As for maintaining the integrity of messaging, Chasko notes that message authentication codes and signatures are the most common data protection approaches, and he advises utilities to have “end-to-end, application-layer cryptography from endpoints and devices near the endpoint.” The cryptography should be maintained all the way through the network in such a way that even intermediary devices between endpoints and head-end systems don’t share the same encryption key as the two devices that are communicating. In other words, the applications between an endpoint and a head-end should communicate as if they are in a private network. Think of this as a virtual private network for applications.
“Some communications solutions have intermediary devices that see unencrypted data for a mass quantity of devices, making those rich attack targets,” Chasko explains. “By having end-to-end encryption, you don’t have that. If you did have something in the middle that served as a decrypt/encrypt device, you’d want to make sure that data was properly protected.”
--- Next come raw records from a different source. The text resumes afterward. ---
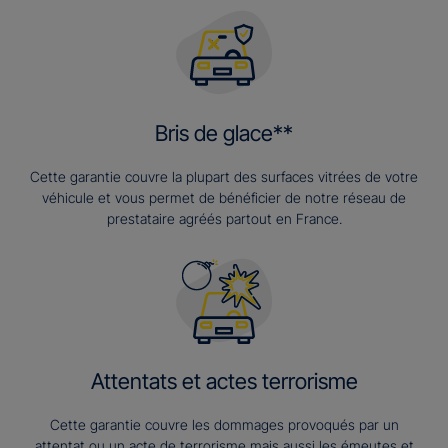
Bris de glace**
Cette garantie couvre la plupart des surfaces vitrées de votre
véhicule et vous permet de bénéficier de notre réseau de
prestataire agréés partout en France.
Attentats et actes terrorisme
Cette garantie couvre les dommages provoqués par un
attentat ou un acte de terrorisme mais aussi les émeutes et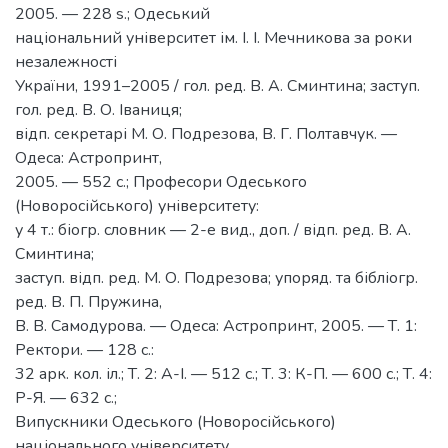
2005. — 228 s.; Одеський
національний університет ім. І. І. Мечникова за роки
незалежності
України, 1991–2005 / гол. ред. В. А. Сминтина; заступ.
гол. ред. В. О. Іваниця;
відп. секретарі М. О. Подрезова, В. Г. Полтавчук. —
Одеса: Астропринт,
2005. — 552 с.; Професори Одеського
(Новоросійського) університету:
у 4 т.: біогр. словник — 2-е вид., доп. / відп. ред. В. А.
Сминтина;
заступ. відп. ред. М. О. Подрезова; упоряд. та бібліогр.
ред. В. П. Пружина,
В. В. Самодурова. — Одеса: Астропринт, 2005. — Т. 1:
Ректори. — 128 с.:
32 арк. кол. іл.; Т. 2: А-І. — 512 с.; Т. 3: К-П. — 600 с.; Т. 4:
Р-Я. — 632 с.;
Випускники Одеського (Новоросійського)
національного університету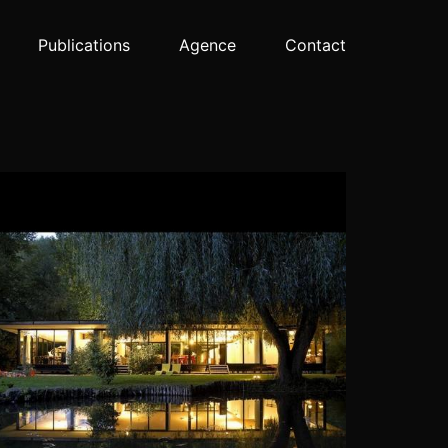
Publications
Agence
Contact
As far as system-level protections, Chasko notes that these involve securing the individual components of the system and having controls in place to ensure devices are properly locked down. “Unused ports are closed, test ports are shut off, the device is manufactured properly, the proper level of software is running at both the head-end and endpoint … and only approved parties can update that software,” he says.
When there are upgrades to software, install them, he adds. One large data breach in recent years occurred after a company failed to install software updates that closed the vulnerabilities hackers leveraged.
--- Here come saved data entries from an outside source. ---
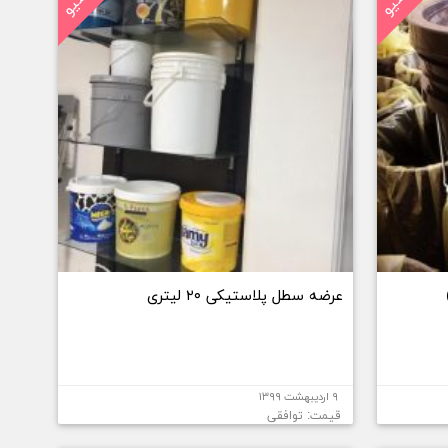
عرضه سطل پلاستیکی ۲۰ لیتری
۹ اردیبهشت ۱۳۹۹
قیمت: توافقی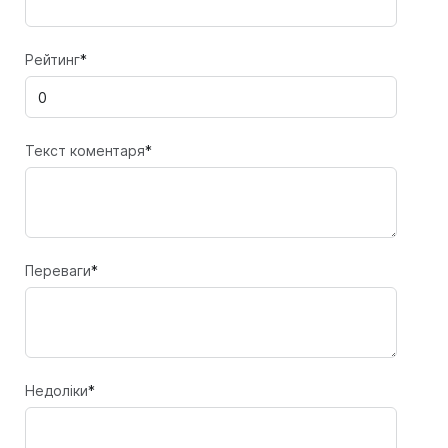
Рейтинг
*
Текст коментаря
*
Переваги
*
Недоліки
*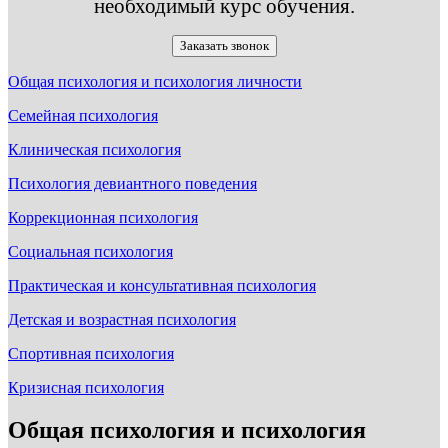
необходимый курс обучения.
Заказать звонок
Общая психология и психология личности
Семейная психология
Клиническая психология
Психология девиантного поведения
Коррекционная психология
Социальная психология
Практическая и консультативная психология
Детская и возрастная психология
Спортивная психология
Кризисная психология
Общая психология и психология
Not only do utilities need to protect customer data, so do their partners. Although the breach in question didn’t necessarily result from DER, this past summer The Wall Street Journal reported that a large, west coast investor-owned utility paid federal fines to the North American Electric Reliability Corp. after a third-party contractor improperly copied utility data and then left it exposed online in a non-password-protected site.
According to NERC, this left “sensitive information” vulnerable for more than two months. In a notice to the Federal Energy Regulatory Commission, NERC explained that the data breach exposed “30,000 asset records, including records associated with Critical Cyber Assets (CCAs). The records included information such as IP addresses and server host names.”
Usernames and passwords associated with the exposed databases also remained online and unprotected. “Exposure of the username and cryptographic information could aid a malicious attacker in using this information to decode passwords,” NERC noted.
NERC also maintained, “These violations posed a serious or substantial risk to the reliability of the bulk power system (BPS). The CCAs associated with the data exposure include servers that store user data, systems that control access within [the utility’s] control centers and substations, and a supervisory control and data acquisition (SCADA) system that stores critical CCA Information.”
The utility wound up paying some $2.7 million for two violations of NERC Critical Infrastructure Protection (CIP) reliability standards.
This event looms as an important lesson now that many utilities are using load aggregators to implement fast-ramping demand response and virtual power plant applications. Ahead, NERC CIP standards will likely evolve along with the technologies and market.
Already, “New CIP standards apply to control centers that control an aggregation of DERs of at least 1500 MW in a single interconnection,” noted Stewart Ramsay is a senior partner with Vanry and Associates, in a recent T&D World article. He adds: “I believe this is a clear indication that FERC and NERC recognize that protecting generation, including DERs, plays a role in grid security.”